The government’s second major revenue source — excise — is also facing difficulties in meeting targets. The 2012-2013 Budget targeted income from excise at `10,820 crore and despite repeated increase in prices and tax structures, the revenue is still short of the target by `1,000 crore, sources pointed out.
Finance managers have been more practical in fixing the targets for Stamps and Registration. Sources said a growth of 15 per cent over this year’s `4,968 crore will be fixed for 2013-2014. As of now, the department has realised 96 per cent of the target. With people rushing for registrations in March, fearing an increase in market value from April 2013, the department could even cross the targeted income.
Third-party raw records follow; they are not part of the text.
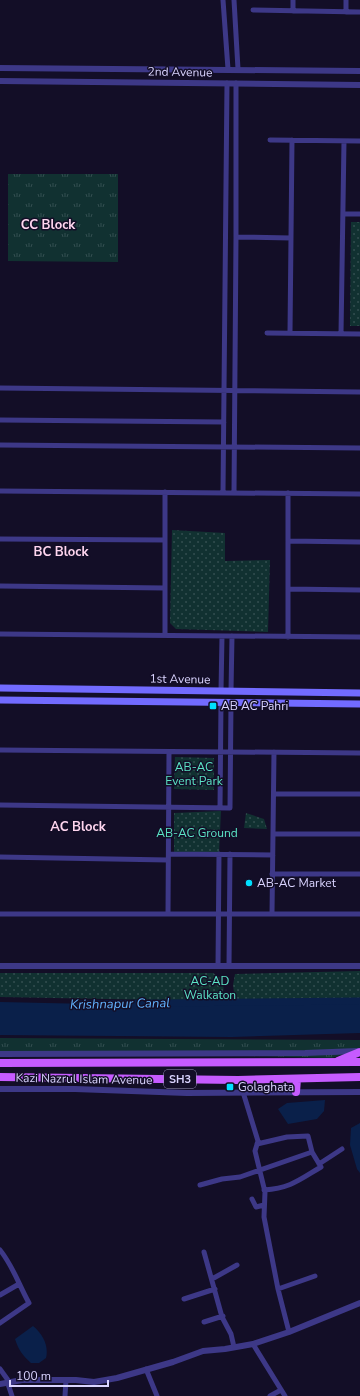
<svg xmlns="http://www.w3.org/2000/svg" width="360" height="1396" viewBox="0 0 360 1396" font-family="'Nunito Sans',sans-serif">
	<defs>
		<pattern id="grass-tufts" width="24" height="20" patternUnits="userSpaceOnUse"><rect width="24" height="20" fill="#113131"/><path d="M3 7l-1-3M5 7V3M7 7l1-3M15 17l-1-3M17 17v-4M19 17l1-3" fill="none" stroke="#334e50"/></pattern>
		<pattern id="park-dots" width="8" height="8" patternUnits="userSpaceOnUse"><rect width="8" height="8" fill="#113131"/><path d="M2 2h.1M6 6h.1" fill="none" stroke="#334e50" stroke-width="1.8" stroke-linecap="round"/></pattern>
	</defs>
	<rect width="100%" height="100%" fill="#130e27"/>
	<!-- grass -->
	<path fill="url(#grass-tufts)" d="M 8,174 L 118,174 L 118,262 L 8,261 Z
		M 0,1038 L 360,1040 L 360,1049 L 332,1058 L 210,1055 L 204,1056 L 0,1056 Z"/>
	<!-- park -->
	<path fill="url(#park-dots)" d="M 351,222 L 360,222 L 360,326 L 350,326 Z
		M 172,530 L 225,533 L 225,561 L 270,560 L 268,632 L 176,629 L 170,623 Z
		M 175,757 L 214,758 L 214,790 L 174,789 Z
		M 221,811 L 219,854 L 174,854 L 174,813 Z
		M 246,813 L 264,819 L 267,829 L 244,828 Z
		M 360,971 L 360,1000 L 243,1003 L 238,1003 L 235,1000 L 233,985 L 235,974 Z
		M 0,973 L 213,973 L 221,978 C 225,989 225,993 216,1001 L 0,997 Z"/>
	<!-- water -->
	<path fill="#0a204a" d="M 0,1002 L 183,1006 L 360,1002 L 360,1033 L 232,1037 L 0,1035 Z
		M 325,1100 L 324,1111 L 317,1119 L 288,1124 L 278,1109 L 287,1103 Z
		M 360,1123 L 360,1173 L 357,1169 L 350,1145 L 351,1128 Z
		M 33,1326 C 43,1334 49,1346 46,1358 L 39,1363 L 31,1363 C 23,1356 18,1349 15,1339 Z"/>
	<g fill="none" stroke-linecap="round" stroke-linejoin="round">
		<!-- canal -->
		<path stroke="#0a204a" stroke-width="7" d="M 76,1004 L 360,1001"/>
		<!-- minor -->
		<path stroke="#3d3887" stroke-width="5" d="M 223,0 L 228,69
			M 234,0 L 238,69
			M 253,10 L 360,12
			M 293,11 L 293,0
			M 346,12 L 346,0
			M 270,140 L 360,141
			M 343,214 L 360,214
			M 236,237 L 291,238
			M 267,333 L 360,334
			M 290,333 L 292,140
			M 341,334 L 344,141
			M 0,388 L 360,392
			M 0,420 L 224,422
			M 0,445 L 360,448
			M 0,491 L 360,494
			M 223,493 L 227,83
			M 234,493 L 236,237 L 236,83
			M 0,539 L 165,540
			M 288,541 L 360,542
			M 0,586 L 165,588
			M 288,589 L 360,590
			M 0,634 L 360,637
			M 165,635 L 165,492
			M 288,637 L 288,493
			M 221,691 L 222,636
			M 231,691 L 232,636
			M 0,750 L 360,753
			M 274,794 L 360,794
			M 0,805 L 230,808 L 231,703
			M 220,808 L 221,702
			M 273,834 L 360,834
			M 169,854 L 273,855
			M 0,857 L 168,860
			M 272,874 L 360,874
			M 0,914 L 360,914
			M 168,914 L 169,752
			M 272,914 L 274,752
			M 218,966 L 219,854
			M 229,966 L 230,854
			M 243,1092 L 258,1141 L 255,1151 L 265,1192 L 264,1217 L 278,1289 L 289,1332
			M 257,1144 L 287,1137 L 308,1136 L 312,1152 L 321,1167 C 299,1180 291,1188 264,1190
			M 319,1164 L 342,1149
			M 200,1185 L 222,1179 L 240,1177 L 312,1152
			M 252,1199 L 256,1207 L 264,1205
			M 0,1250 C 13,1266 19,1285 29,1303 L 0,1323
			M 204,1252 L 222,1317 L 231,1334 L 234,1347
			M 212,1279 L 237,1265
			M 278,1289 L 315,1276
			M 0,1295 L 19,1284
			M 184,1299 L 215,1289
			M 204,1322 L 223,1316
			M 253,1344 L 285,1396
			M 0,1369 L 10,1383
			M 146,1369 L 157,1396
			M 8,1384 L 12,1396
			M 65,1396 L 66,1380
			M 270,1396 L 281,1390"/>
		<!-- tertiary -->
		<path stroke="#3d3887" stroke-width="6" d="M 0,68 L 360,71
			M 0,81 L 360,85
			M 0,966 L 360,966
			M 0,1054 L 305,1053 L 358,1051
			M 0,1089 L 75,1089 L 187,1093 L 360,1092
			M 0,1384 L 22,1380 L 76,1380 L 94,1382 L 117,1378 L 173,1362 L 203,1351 L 225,1349 L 253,1344 L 289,1332 L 360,1303"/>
		<!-- secondary -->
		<path stroke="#726bff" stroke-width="7" d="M 0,688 L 360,693
			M 0,700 L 360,704"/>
		<!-- primary -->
		<path stroke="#c65bff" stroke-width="8" d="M 338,1061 L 360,1052
			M 0,1063 L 360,1062
			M 0,1077 L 238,1080 L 360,1077
			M 296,1092 L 297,1079"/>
	</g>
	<!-- markers -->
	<g fill="#00dfff" stroke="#130e27" stroke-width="1.5">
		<rect x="209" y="702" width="8" height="8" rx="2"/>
		<circle cx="249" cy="883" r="4"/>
		<rect x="226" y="1083" width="8" height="8" rx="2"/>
	</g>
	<g text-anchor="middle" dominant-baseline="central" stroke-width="3" stroke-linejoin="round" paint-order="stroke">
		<!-- shield labels -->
		<rect fill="#130e27" stroke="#9e99be" stroke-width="1" x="164" y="1070" width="32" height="18" rx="3"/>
		<g font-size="11" font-weight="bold" fill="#dad4ff">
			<text x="180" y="1079">SH3</text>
		</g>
		<!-- street labels -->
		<g font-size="12" fill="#dad4ff" stroke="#130e27">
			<text transform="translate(180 72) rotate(1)">2nd Avenue</text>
			<text transform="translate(180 679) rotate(1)">1st Avenue</text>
			<text transform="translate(84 1079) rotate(1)">Kazi Nazrul Islam Avenue</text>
		</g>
		<!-- poi labels -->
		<g font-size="12" fill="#dad4ff" stroke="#130e27" text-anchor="start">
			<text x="221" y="706">AB AC Pahri</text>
			<text x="257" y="883">AB-AC Market</text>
			<text x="238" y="1087">Golaghata</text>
		</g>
		<!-- park labels -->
		<g font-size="12" fill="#5be4c5" stroke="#130e27">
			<text x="194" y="767">AB-AC<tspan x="194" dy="14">Event Park</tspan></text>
			<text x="197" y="833">AB-AC Ground</text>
			<text x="210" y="981">AC-AD<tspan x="210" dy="14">Walkaton</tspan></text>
		</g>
		<!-- neighbourhood labels -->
		<g font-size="13" font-weight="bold" fill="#ffd6ef" stroke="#130e27">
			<text x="48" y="225">CC Block</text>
			<text x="61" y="552">BC Block</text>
			<text x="78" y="827">AC Block</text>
		</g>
		<!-- water labels -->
		<g font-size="13" font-style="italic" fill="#62b3ff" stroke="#130e27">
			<text transform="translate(120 1004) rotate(-1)">Krishnapur Canal</text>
		</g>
	</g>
	<!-- scale -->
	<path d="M10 1380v6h98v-6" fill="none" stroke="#dad4ff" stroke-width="2"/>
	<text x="16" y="1380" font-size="12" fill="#dad4ff" stroke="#130e27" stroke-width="3" paint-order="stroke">100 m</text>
</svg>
Sources said finance minister Anam Ramanarayana Reddy will continue the tradition of presenting a jumbo Budget, expected to be around `1.6 lakh crore, ignoring the ground reality of the government’s miserable failure in meeting plan expenditure targets.
Of the `48,935 crore plan expenditure in the current financial year, the government was able to spend only `30,000 crore till the first week of March, and is required to spend about `1,000 crore every day by the end of this month, which the officials themselves admit is an impossible task.
In addition to the separate agriculture Budget, the government has decided to club the allocations for agriculture and allied sectors and irrigation in order to project a pro-farmer image.